The purpose of processing is limited to delivering, maintaining, and securing the Services.

4. Categories of Data Subjects and Data

A. Data Subjects

May include:

• Customer employees, contractors, and agents
• End users and authorized users
• Business contacts

B. Categories of Personal Data

May include:

• Contact information (e.g., name, email)
• Account identifiers
• Usage and system interaction data
• Content submitted by the Customer

The Customer determines the scope and type of Personal Data submitted.

5. Processor Obligations

The Company shall:

• Process Personal Data only on documented instructions from the Customer
• Not sell Personal Data
• Not retain, use, or disclose Personal Data for purposes outside the Agreement
• Implement reasonable administrative, technical, and organizational safeguards
• Ensure personnel are bound by confidentiality obligations
• Limit access to authorized personnel

6. Security Measures

The Company implements safeguards consistent with industry practices, including:

• Encryption in transit (TLS)
• Encryption at rest where applicable
• Access controls and authentication mechanisms
• Logging and monitoring
• Incident response procedures

Security measures are aligned with principles consistent with SOC 2 Trust Services Criteria.

7. Subprocessors

The Customer authorizes the Company to engage subprocessors as necessary to provide the Services.

The Company shall:

• Use commercially reasonable efforts to select reliable subprocessors
• Impose data protection obligations consistent with this DPA
• Remain responsible for subprocessor performance

A list of subprocessors may be provided upon request or maintained separately.

8. Data Subject Rights

To the extent required under Applicable Law, the Company shall:

• Assist the Customer in responding to data subject requests
• Provide reasonable cooperation to enable compliance

The Customer remains responsible for responding to such requests.

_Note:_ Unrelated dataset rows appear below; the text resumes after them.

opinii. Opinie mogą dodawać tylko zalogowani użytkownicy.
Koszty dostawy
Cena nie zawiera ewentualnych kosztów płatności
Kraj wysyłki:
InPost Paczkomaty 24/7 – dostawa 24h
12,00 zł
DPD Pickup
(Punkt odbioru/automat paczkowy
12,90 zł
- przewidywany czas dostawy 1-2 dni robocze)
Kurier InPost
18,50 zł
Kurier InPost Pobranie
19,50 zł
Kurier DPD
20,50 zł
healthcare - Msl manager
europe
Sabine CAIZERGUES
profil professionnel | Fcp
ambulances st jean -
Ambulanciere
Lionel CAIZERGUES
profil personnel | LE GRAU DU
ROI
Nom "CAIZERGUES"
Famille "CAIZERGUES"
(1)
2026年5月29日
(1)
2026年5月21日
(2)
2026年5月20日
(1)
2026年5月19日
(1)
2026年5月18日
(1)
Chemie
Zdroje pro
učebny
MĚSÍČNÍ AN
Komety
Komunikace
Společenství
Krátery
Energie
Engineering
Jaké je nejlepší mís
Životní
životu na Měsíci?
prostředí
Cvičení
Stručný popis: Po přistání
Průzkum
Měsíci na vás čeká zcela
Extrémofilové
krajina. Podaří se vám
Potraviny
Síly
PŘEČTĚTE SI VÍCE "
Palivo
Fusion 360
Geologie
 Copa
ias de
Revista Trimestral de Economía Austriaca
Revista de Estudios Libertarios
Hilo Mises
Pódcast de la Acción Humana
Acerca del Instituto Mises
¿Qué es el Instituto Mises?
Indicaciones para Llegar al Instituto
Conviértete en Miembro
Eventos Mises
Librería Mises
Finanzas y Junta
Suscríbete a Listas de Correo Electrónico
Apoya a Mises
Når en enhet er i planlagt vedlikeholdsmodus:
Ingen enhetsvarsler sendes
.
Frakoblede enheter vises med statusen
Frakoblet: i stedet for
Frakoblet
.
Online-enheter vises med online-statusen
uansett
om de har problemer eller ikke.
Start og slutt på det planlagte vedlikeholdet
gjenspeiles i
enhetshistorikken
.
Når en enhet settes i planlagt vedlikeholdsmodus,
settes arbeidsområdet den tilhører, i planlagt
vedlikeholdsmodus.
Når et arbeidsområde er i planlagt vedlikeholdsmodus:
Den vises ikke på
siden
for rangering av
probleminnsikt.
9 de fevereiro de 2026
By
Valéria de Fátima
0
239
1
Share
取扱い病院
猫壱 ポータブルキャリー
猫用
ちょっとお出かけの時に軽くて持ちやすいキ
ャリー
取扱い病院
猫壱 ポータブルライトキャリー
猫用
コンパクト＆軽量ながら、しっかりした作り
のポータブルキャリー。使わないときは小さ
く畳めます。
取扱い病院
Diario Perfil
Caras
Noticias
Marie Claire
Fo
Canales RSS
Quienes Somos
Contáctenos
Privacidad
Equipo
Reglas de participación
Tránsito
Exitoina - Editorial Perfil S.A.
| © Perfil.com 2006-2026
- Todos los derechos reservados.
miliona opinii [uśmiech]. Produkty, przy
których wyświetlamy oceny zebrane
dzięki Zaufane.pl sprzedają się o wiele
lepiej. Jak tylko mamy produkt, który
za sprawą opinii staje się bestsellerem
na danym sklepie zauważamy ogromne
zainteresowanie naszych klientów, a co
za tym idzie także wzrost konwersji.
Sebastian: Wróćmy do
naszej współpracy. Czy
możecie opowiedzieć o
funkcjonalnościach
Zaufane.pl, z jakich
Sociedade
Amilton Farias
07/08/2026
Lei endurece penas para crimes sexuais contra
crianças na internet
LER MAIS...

9. Data Breach Notification

In the event of a confirmed breach of Personal Data, the Company shall:

• Notify the Customer without undue delay
• Provide available information regarding the nature and scope of the breach
• Take reasonable steps to mitigate and remediate the incident

Notification obligations are subject to Applicable Law, including Virginia requirements.

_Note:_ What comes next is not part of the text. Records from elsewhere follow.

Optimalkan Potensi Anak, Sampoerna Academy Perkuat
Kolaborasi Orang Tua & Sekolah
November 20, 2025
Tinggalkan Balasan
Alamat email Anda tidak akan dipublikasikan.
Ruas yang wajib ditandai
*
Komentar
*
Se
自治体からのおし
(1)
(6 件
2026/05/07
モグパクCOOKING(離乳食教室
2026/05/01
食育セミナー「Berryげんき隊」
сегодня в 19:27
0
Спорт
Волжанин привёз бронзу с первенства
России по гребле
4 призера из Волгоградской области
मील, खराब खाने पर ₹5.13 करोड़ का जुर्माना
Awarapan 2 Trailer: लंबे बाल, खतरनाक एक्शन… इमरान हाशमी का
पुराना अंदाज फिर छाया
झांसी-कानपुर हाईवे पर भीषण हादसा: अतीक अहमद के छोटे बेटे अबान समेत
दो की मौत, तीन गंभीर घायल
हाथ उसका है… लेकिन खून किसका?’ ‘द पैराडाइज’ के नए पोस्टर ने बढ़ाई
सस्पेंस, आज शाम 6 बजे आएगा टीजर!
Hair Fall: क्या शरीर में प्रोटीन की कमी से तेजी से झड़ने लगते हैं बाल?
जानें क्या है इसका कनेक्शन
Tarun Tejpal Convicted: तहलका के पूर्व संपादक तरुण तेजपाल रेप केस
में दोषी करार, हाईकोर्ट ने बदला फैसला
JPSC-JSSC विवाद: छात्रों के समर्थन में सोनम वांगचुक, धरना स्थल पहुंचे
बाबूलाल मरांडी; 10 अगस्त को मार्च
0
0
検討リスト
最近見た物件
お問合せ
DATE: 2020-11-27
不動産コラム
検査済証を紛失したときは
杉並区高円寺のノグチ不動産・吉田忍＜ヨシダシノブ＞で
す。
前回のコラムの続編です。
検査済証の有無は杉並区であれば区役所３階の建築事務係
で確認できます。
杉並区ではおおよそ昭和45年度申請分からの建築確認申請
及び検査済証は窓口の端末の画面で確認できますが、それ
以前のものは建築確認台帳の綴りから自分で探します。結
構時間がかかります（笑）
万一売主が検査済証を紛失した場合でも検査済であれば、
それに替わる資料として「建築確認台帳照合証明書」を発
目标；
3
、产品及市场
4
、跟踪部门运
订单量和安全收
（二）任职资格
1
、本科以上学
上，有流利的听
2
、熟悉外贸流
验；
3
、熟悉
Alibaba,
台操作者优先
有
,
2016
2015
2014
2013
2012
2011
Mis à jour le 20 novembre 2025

10. Data Retention and Deletion

Upon termination or expiration of the Agreement, the Company shall:

• Delete or return Personal Data, at the Customer's election, where feasible
• Retain data only as required by law or for legitimate operational purposes

Backup systems may retain data for a limited period consistent with standard practices.

11. Confidentiality

The Company shall ensure that all personnel authorized to process Personal Data:

• Are subject to confidentiality obligations
• Access data only as necessary to perform their duties

12. Audits and Assessments

Upon reasonable request, the Company may provide:

• Documentation describing security practices
• Evidence of compliance with applicable standards

Formal audits may be subject to:

• Reasonable notice
• Confidentiality obligations
• Limitations to protect other customers and system integrity

13. International Data Transfers

If Personal Data is transferred outside the United States, the Company shall implement appropriate safeguards consistent with Applicable Law and contractual obligations.

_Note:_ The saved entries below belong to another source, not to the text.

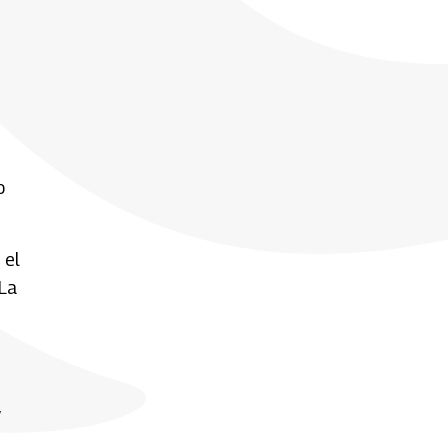
o
 el
 La
y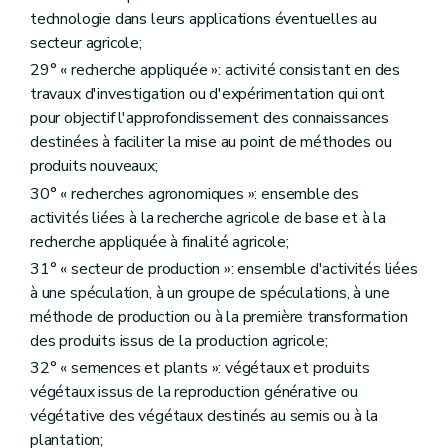
Art. D346
technologie dans leurs applications éventuelles au
Art. D347
secteur agricole;
Art. D348
29° « recherche appliquée »: activité consistant en des
Art. D349
Art. D350
travaux d'investigation ou d'expérimentation qui ont
Art. D351
pour objectif l'approfondissement des connaissances
Art. D352
destinées à faciliter la mise au point de méthodes ou
Chapitre IV
Dispositions relatives à la politique foncière agricole
produits nouveaux;
Art. D353
re
Section 1
Gestion foncière
30° « recherches agronomiques »: ensemble des
Art. D354
activités liées à la recherche agricole de base et à la
Art. D355
recherche appliquée à finalité agricole;
Art. D356
Section 2
Observatoire foncier
31° « secteur de production »: ensemble d'activités liées
Art. D357
à une spéculation, à un groupe de spéculations, à une
Section 3
Droit de préemption
méthode de production ou à la première transformation
Art. D358
des produits issus de la production agricole;
Section 4
Droit d'expropriation
Art. D359
32° « semences et plants »: végétaux et produits
Section 5
Fonds budgétaire en matière de politique foncière agricole
végétaux issus de la reproduction générative ou
Art. D360
végétative des végétaux destinés au semis ou à la
Art. D361
Titre XII
L'innovation, la recherche et la vulgarisation
plantation;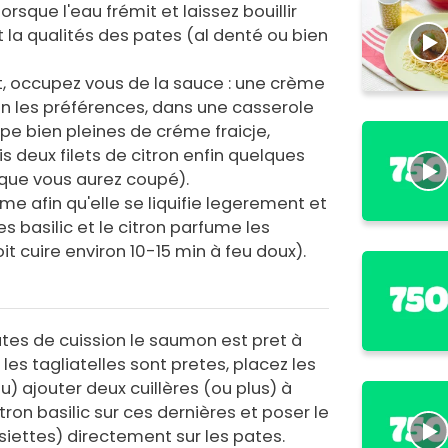
lorsque l'eau frémit et laissez bouillir
 la qualités des pates (al denté ou bien
, occupez vous de la sauce : une crème
lon les préférences, dans une casserole
pe bien pleines de créme fraicje,
is deux filets de citron enfin quelques
s (que vous aurez coupé).
me afin qu'elle se liquifie legerement et
s basilic et le citron parfume les
it cuire environ 10-15 min à feu doux).
tes de cuission le saumon est pret à
les tagliatelles sont pretes, placez les
eu) ajouter deux cuillères (ou plus) à
ron basilic sur ces dernières et poser le
iettes) directement sur les pates.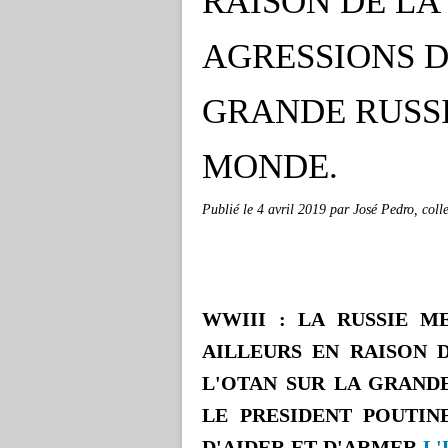
RAISON DE LA
AGRESSIONS D
GRANDE RUSSI
MONDE.
Publié le
4 avril 2019
par José Pedro, col
WWIII : LA RUSSIE M
AILLEURS EN RAISON 
L'OTAN SUR LA GRAND
LE PRESIDENT POUTIN
D'AIDER ET D'ARMER
L'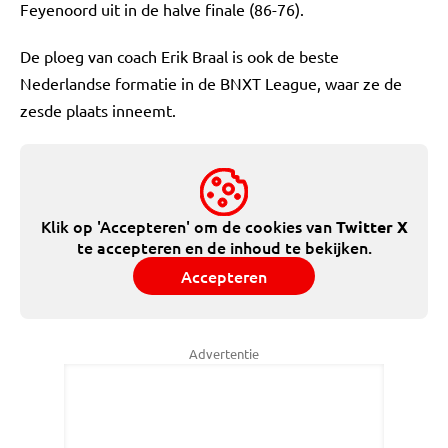
Feyenoord uit in de halve finale (86-76).
De ploeg van coach Erik Braal is ook de beste
Nederlandse formatie in de BNXT League, waar ze de
zesde plaats inneemt.
Klik op 'Accepteren' om de cookies van
Twitter X
te accepteren en de inhoud te bekijken.
Accepteren
Advertentie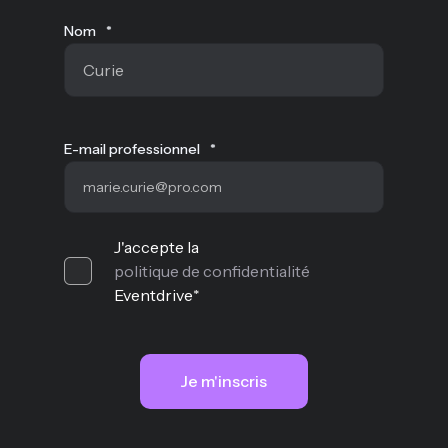
Nom
*
E-mail professionnel
*
J'accepte la
politique de confidentialité
Eventdrive
*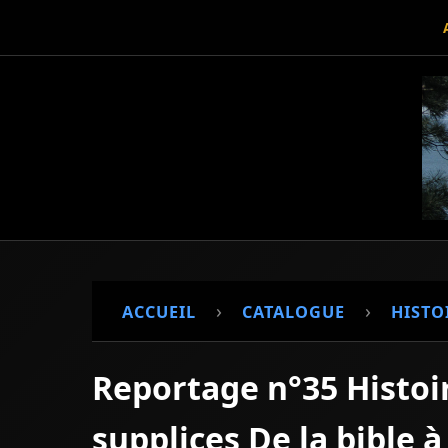
›
›
ACCUEIL
CATALOGUE
HISTO
Reportage n°35 Histoir
supplices De la bible 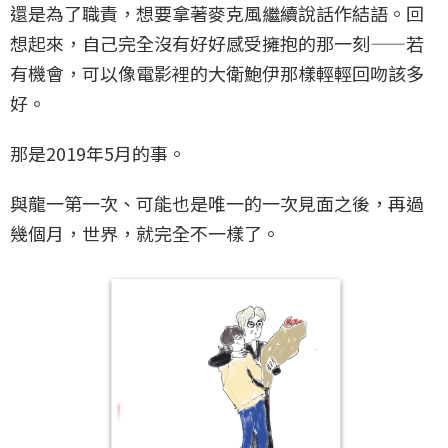
還是為了職責，想要拿著麥克風繼續說話作結語。回
想起來，自己完全沒有好好感受擁抱的那一刻——若
有機會，可以像電影裡的大衛鮑伊那樣輕輕回吻該多
好。
那是2019年5月的事。
與龍一第一次、可能也是唯一的一次見面之後，再過
幾個月，世界，就完全不一樣了。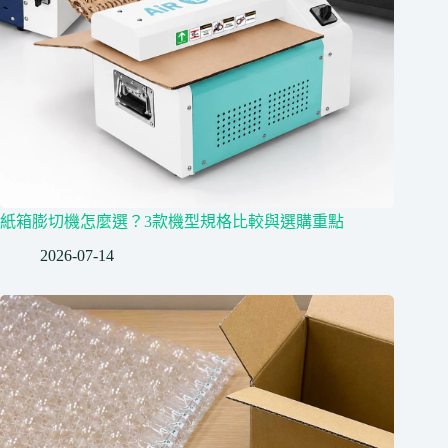
紙箱膨切機怎麼選？3款機型規格比較與選購重點
2026-07-14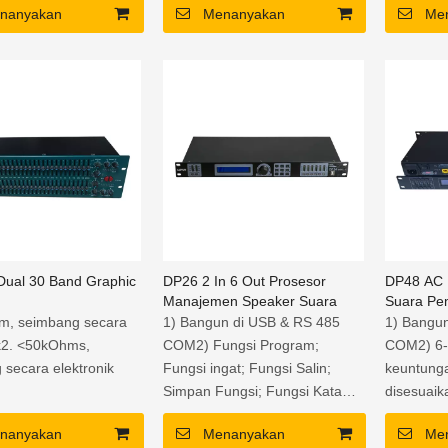
nanyakan
Menanyakan
Me
ual 30 Band Graphic
DP26 2 In 6 Out Prosesor
DP48 AC 
Manajemen Speaker Suara
Suara Pem
m, seimbang secara
1) Bangun di USB & RS 485
1) Bangu
ik2. <50kOhms,
COM2) Fungsi Program;
COM2) 6-
 secara elektronik
Fungsi ingat; Fungsi Salin;
keuntunga
Simpan Fungsi; Fungsi Kata
disesuaik
Sandi.3) 6-band EQ:
disesuaik
nanyakan
Menanyakan
Me
Frekuensi, gain & Q fakta
+20 dB.3)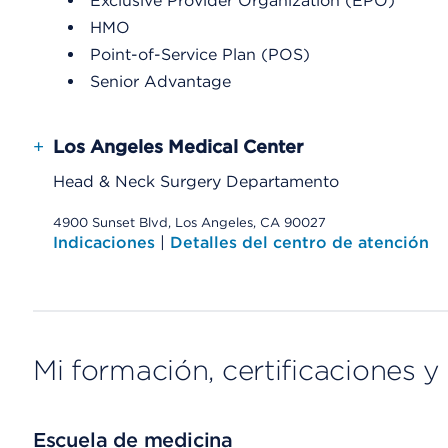
Exclusive Provider Organization (EPO)
HMO
Point-of-Service Plan (POS)
Senior Advantage
+
Los Angeles Medical Center
Head & Neck Surgery Departamento
4900 Sunset Blvd, Los Angeles, CA 90027
Indicaciones
|
Detalles del centro de atención
Mi formación, certificaciones y 
Escuela de medicina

14. AI and Automated Processing

Where AI-enabled systems are used:

• Processing is performed to deliver requested functionality
• The Company does not use Customer Personal Data to train third-party public models unless expressly agreed
• The Customer remains responsible for determining lawful use of AI outputs

15. Liability

Liability related to data protection shall be governed by the limitation of liability provisions set forth in the Agreement.

16. Term

This DPA remains in effect for the duration of the Agreement and for as long as the Company processes Personal Data on behalf of the Customer.

17. Order of Precedence

In the event of a conflict:

• This DPA governs with respect to data protection matters
• The Agreement governs all other matters

18. Governing Law

This DPA shall be governed by the laws of the Commonwealth of Virginia, unless otherwise required by Applicable Law.

19. Execution

This DPA may be executed by reference in an Order Form, Master Services Agreement, or through electronic acceptance.